Institutions and collective bargaining agreements that link wages with inflation are seen by the ECB as being incompatible with monetary union. With Cyprus having such a wage indexation system, called the ‘Cost of Living Adjustment (‘COLA’), it does not come as a big surprise that the recent 10 billion euro Troika bailout loan imposes a radical reform of the Cypriot system. The Troika’s key intention is to weaken this system so as to push nominal and real wage dynamics down.
A first intervention is to adopt a lower frequency of adjustment. Wages will be indexed to inflation only once a year, instead of twice. This provides employers a longer period of time during which their output prices are increasing without a corresponding increase in nominal wages. A second measure is to establish a mechanism that imposes an ‘automatic suspension and derogation procedures during adverse economic conditions’: If GDP contracts in a second and third quarter of a given year, the indexation foreseen in the following year will not take place. Thirdly, there’s a move from full to partial indexation with the adjustment in wages being limited to just 50% of the rate of increase of prices.
Furthermore, the Troika invites private sector social partners to pursue a tripartite agreement on the application of the reformed system. As it has already predetermined what should be the key outcomes of such a reform, this is paying mere lip service to the principles of respecting social dialogue and the autonomy of collective bargaining. And to be completely certain that Cypriot trade unions do get the message, the Troika explicitly adds that wage indexation ‘is foreseen not to be applied in the private sector until 2014, whereas it is suspended in the wider public sector for the next three years’.
Combining this reform with the other elements of the Cypriot structural adjustment program (general freeze on public sector wages increases, suspending minimum wage increases, increasing VAT rates and at least a 17% increase in fees for public services), it is clear that wage earners in Cyprus are set to suffer a serious impoverishment of working and living standards.
At the same time, the Troika intervention in the Cypriot wage setting will also have consequences for other countries that have similar wage indexation systems.
Whereas trade unions in Spain unions suspended their wage indexation clauses in collective agreements already back in 2010 and are now involved in what they call a process of ‘gradual de-indexation’ (with for example several company level negotiations replacing indexation clauses with productivity clauses), indexation still exists in Belgium, Luxembourg and Malta. Although these member states are at the moment not in the eye of financial market turmoil and therefore not the object of a Troika program, the Commission and its Country Specific Recommendations exert pressure to reform these indexation systems as well. The reforms now being pushed through in Cyprus may come to serve as a new benchmark, making the Commission’s already existing policy recommendations for these three economies even stricter.

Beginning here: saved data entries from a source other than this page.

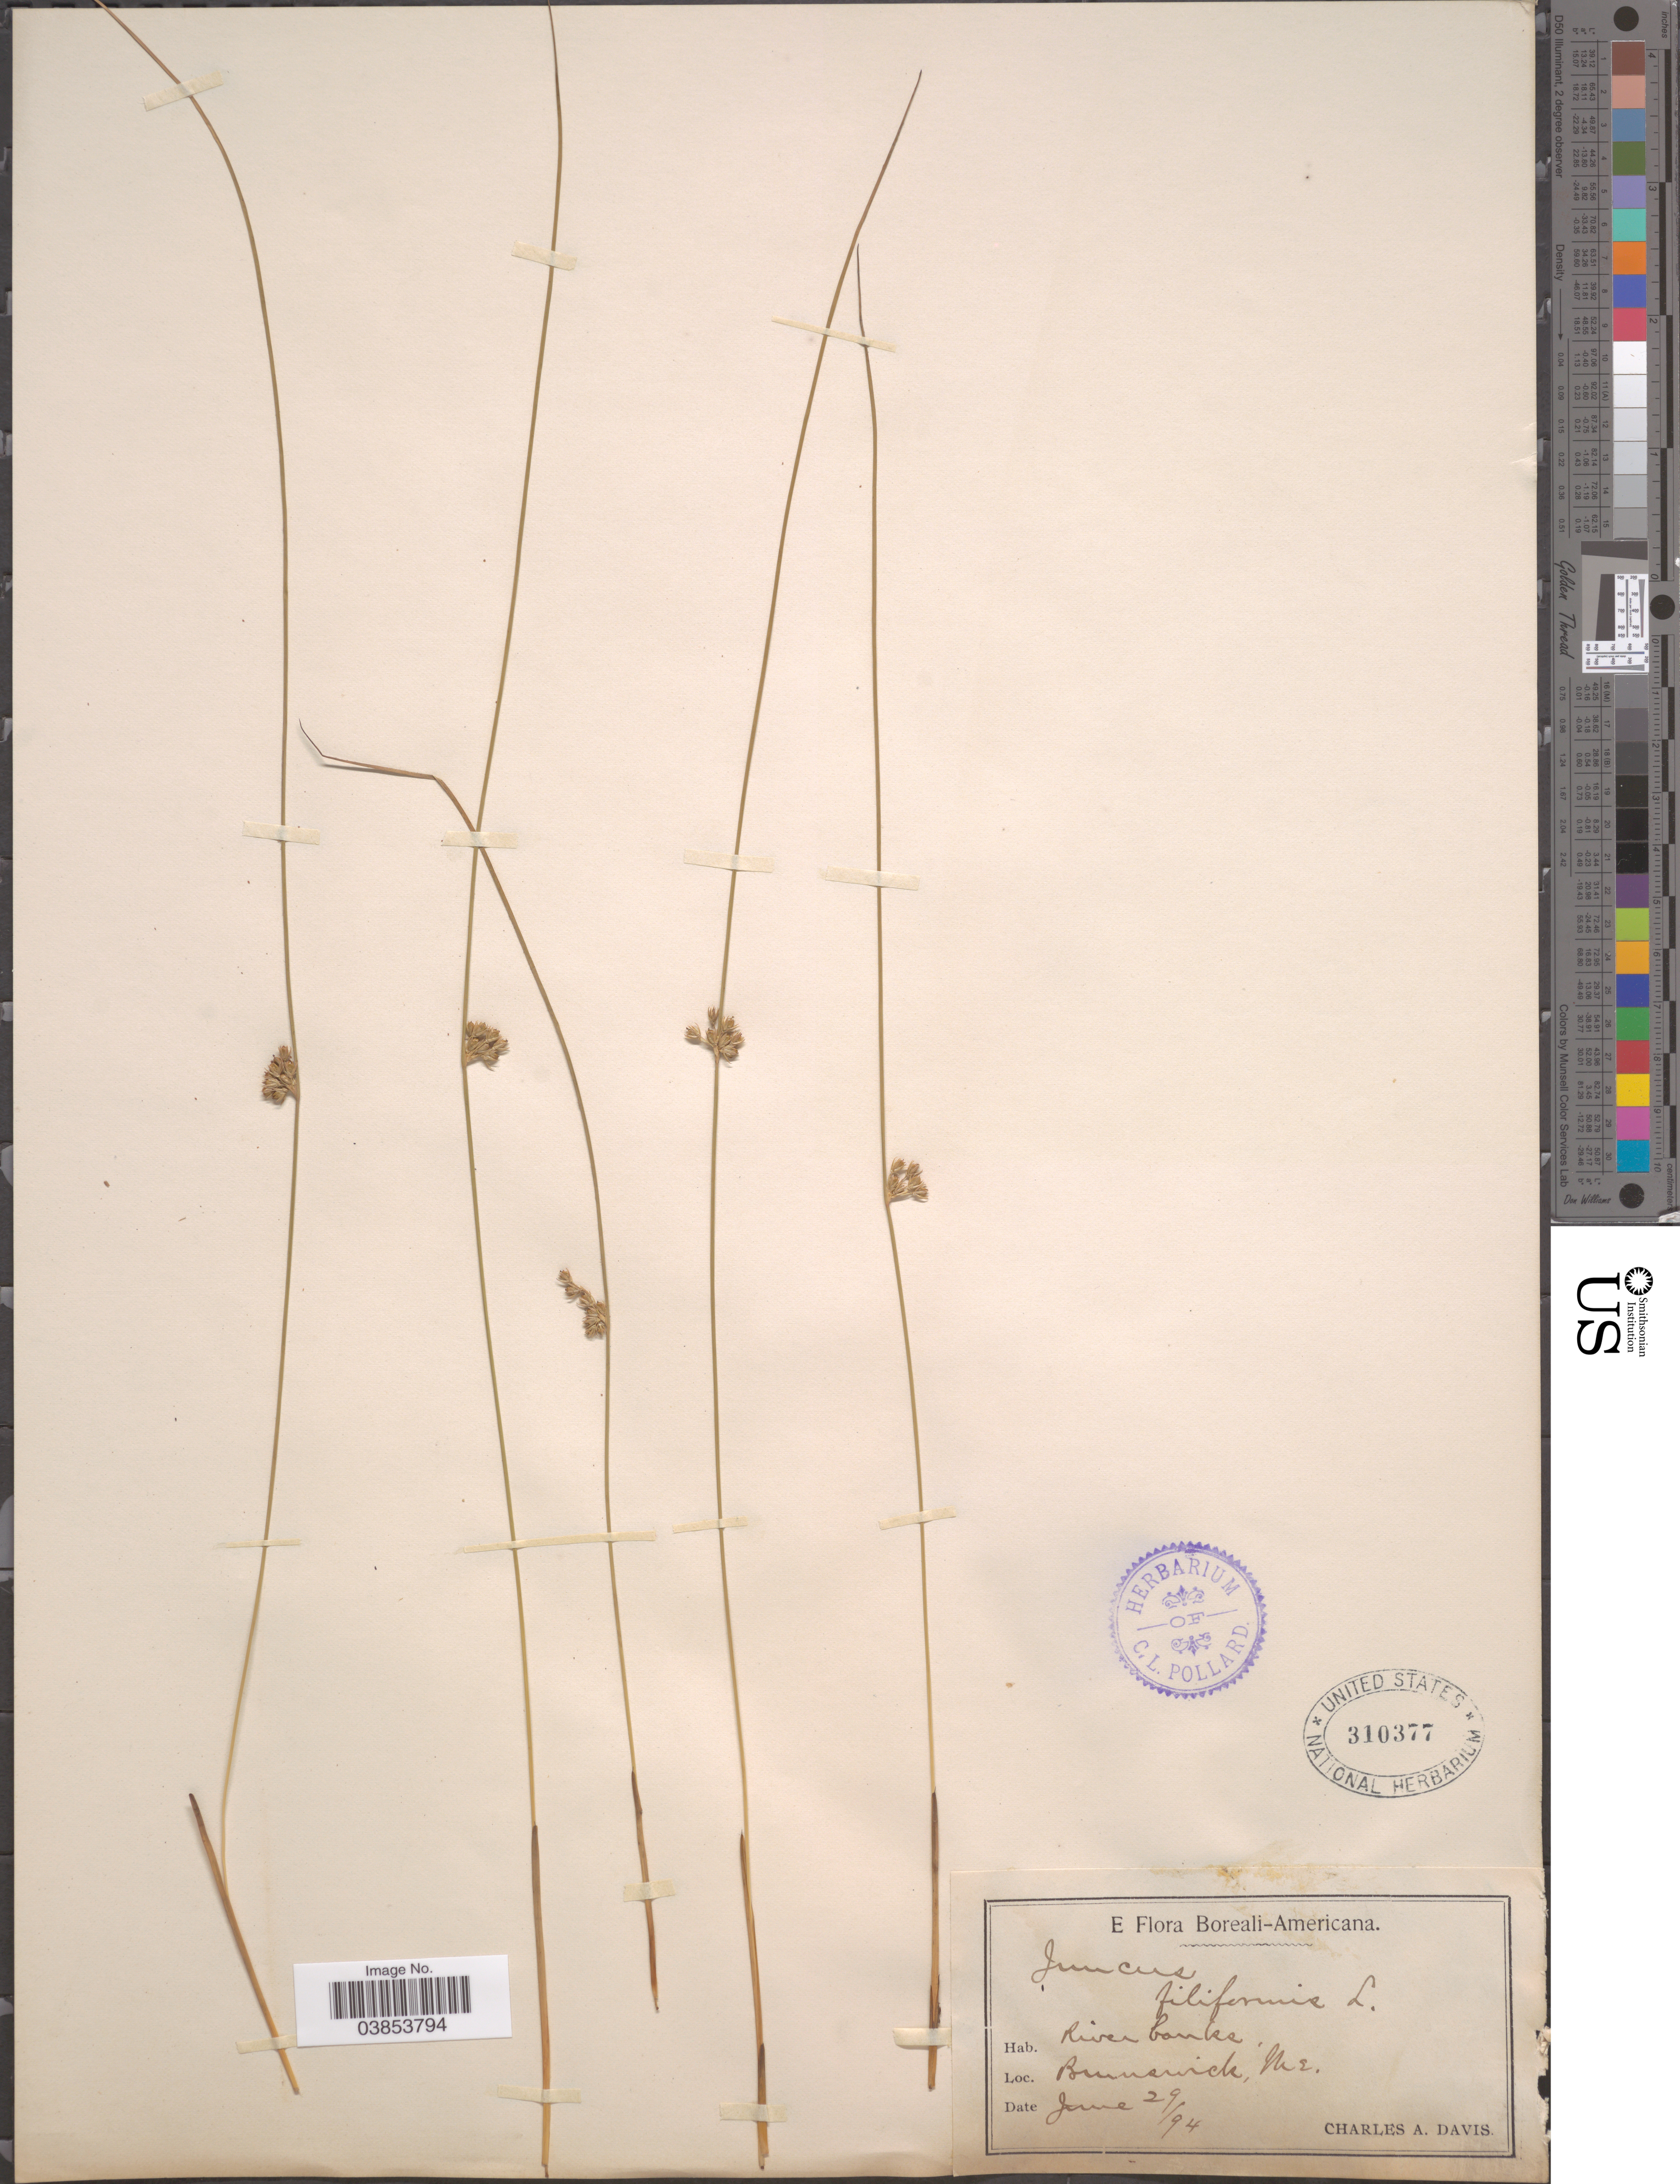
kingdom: Plantae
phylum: Tracheophyta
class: Liliopsida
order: Poales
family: Juncaceae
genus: Juncus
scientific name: Juncus filiformis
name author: L.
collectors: C. Davis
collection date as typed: Transcribed d/m/y: 29/6/94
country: United States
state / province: Maine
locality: River banks, Brunswick.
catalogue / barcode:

Finally, it needs to be stressed that wage indexation systems , while constituting a good starting basis to provide all workers with a fair share in the overall progress of the economy, are not per definition in contradiction with the requirements of the single currency. In particular, if and when wage indexation is part of a system of coordinated wage bargaining, the ECB’s objective of price stability can be taken into account in an explicit and efficient way. Moreover, the wage adjustment involved can then be shared in a more equitable way, with indexation safeguarding the real value of wages for all workers while shifting the burden of disinflation to those companies and sectors which otherwise would go for real wage increases.
Belgium is a case in point. Despite, or to put it more correctly, thanks to the fact that Belgium indeed combines wage indexation with a coordinated system of wage bargaining, wage developments during the first decade of the single currency have been exemplary. Similar to France (see graph), developments in unit wage costs have closely followed the 2% line, a line corresponding with the ECB’s price stability target of ‘below but close to 2% inflation’. If there is anything wrong with the picture in the graph below, it is not Belgium or France experiencing too high wage increases because of the strength of their wage formation systems but Germany where wage have been squeezed to the bone during many years. Not Belgian (indexation) or French (statutory minimum wages) wage formation systems that need to be weakened but German collective bargaining institutions that need strengthening. Is it so hard for organisations such as the ECB, the IMF and DG ECFIN to understand this point?